## TASK DIRECTIONS
Rewrite the data below so that every "Transcribe" becomes "Copy out", with nothing else changed.

** Start of DATASET ROWS **

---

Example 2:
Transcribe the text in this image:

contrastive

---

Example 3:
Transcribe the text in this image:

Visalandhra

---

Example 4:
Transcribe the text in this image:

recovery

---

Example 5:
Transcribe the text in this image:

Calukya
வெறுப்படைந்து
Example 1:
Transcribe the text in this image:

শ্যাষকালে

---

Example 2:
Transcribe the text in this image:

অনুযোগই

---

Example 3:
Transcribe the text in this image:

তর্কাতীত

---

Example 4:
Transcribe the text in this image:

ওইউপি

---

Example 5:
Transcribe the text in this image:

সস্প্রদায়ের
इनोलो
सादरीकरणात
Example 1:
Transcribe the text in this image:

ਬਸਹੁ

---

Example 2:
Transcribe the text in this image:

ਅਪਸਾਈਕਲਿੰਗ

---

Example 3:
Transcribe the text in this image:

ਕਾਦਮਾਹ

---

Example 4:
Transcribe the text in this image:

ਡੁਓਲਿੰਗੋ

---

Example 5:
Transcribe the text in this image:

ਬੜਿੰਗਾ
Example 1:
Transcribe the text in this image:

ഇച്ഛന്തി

** End of DATASET ROWS **

## TASK ANSWER
---

Example 2:
Copy out the text in this image:

contrastive

---

Example 3:
Copy out the text in this image:

Visalandhra

---

Example 4:
Copy out the text in this image:

recovery

---

Example 5:
Copy out the text in this image:

Calukya
வெறுப்படைந்து
Example 1:
Copy out the text in this image:

শ্যাষকালে

---

Example 2:
Copy out the text in this image:

অনুযোগই

---

Example 3:
Copy out the text in this image:

তর্কাতীত

---

Example 4:
Copy out the text in this image:

ওইউপি

---

Example 5:
Copy out the text in this image:

সস্প্রদায়ের
इनोलो
सादरीकरणात
Example 1:
Copy out the text in this image:

ਬਸਹੁ

---

Example 2:
Copy out the text in this image:

ਅਪਸਾਈਕਲਿੰਗ

---

Example 3:
Copy out the text in this image:

ਕਾਦਮਾਹ

---

Example 4:
Copy out the text in this image:

ਡੁਓਲਿੰਗੋ

---

Example 5:
Copy out the text in this image:

ਬੜਿੰਗਾ
Example 1:
Copy out the text in this image:

ഇച്ഛന്തി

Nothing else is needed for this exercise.